The company also looks to grow its adjusted earnings per share (EPS) at about a 15% annual rate. To do that, it'll need to succeed with commercializing a handful of its medicines in the pipeline, especially in its new ophthalmology segment, which currently has five programs in the mid to late stages of clinical trials. But commercializing programs in its complex injectable drugs segment could carry the day too.

In terms of its payout, Viatris' forward dividend yield is nearly 4.5%, so if you invest about $5,000, you'll get roughly $223 in annual income in the first year. What's more, you'll get that yearly dose quite cheaply. At the moment, Viatris' price-to-book (P/B) ratio is a mere 0.7, dramatically lower than the pharmaceutical preparation industry's average P/B of 9.2. That means if the business goes bankrupt, its assets will likely be sufficient to pay off shareholders, which somewhat lowers the risk of owning the stock.

2. PetMed Express

PetMed Express (PETS -1.20%) ships medicines for Fido to your doorstep, which is really useful for those of us who love healthy pets. But it takes more than that to make a good dividend stock. The company's forward annual dividend yield of around 6.6% is a tempting trap, and here's why.
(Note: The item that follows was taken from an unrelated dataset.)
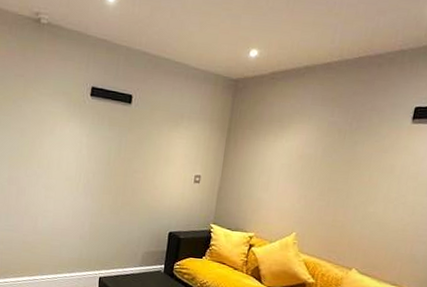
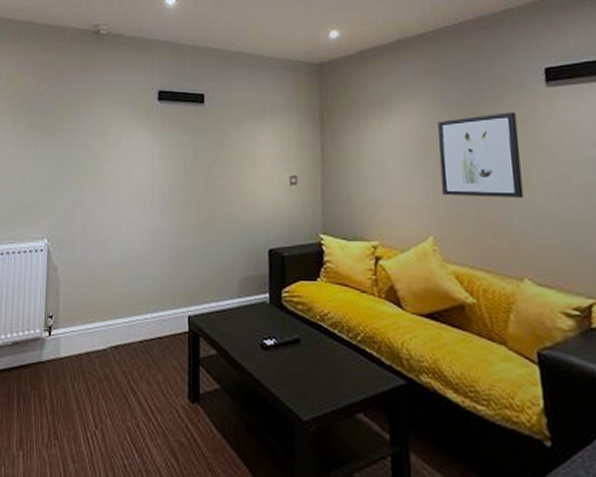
wall art: none [310,141,382,210] -> present [438,112,524,198]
Thanks to sales from customers enrolled in its automatic prescription refill program, PetMed's base of recurring revenue totaled $250 million in 2022. But that's up a mere $2 million from 2020. Flat revenue growth is only a part of a broader pattern of challenges for this business. Quarterly net income declined 71.5% over the past five years.

Meanwhile, PetMed's payout ratio is a frighteningly unsustainable 156% of its earnings, so its dividend is likely to be on the chopping block within the next few years if its situation doesn't improve.
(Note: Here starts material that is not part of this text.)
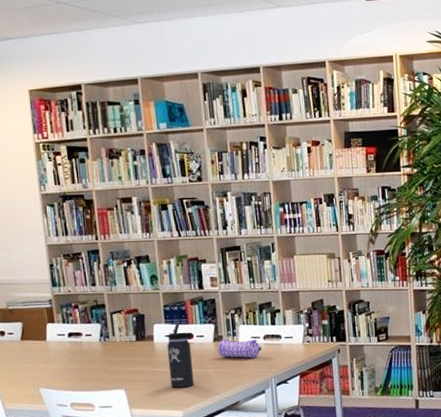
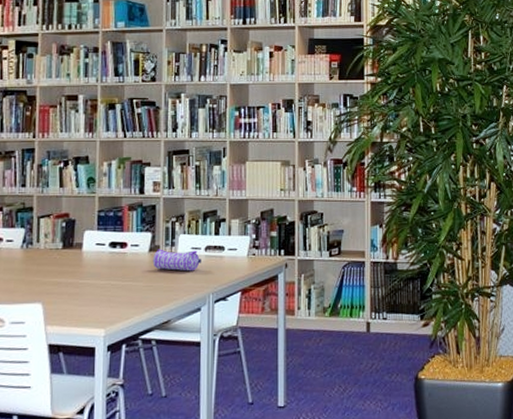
thermos bottle: present [167,323,195,388] -> none [95,230,127,303]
What's more, the company's plan is to diversify into offering telemedicine for pets. It bears mentioning that major telemedicine businesses like Teladoc Health have yet to crack the code for profitably providing telemedicine for humans -- a far larger market. Furthermore, it'll take some spending and several years of ramp-up before PetMed's telemedicine offerings have any chance of being profitable, if they ever are.

With such challenges ahead for PetMed, it's best to invest in a dividend stock that carries a bit lower risk.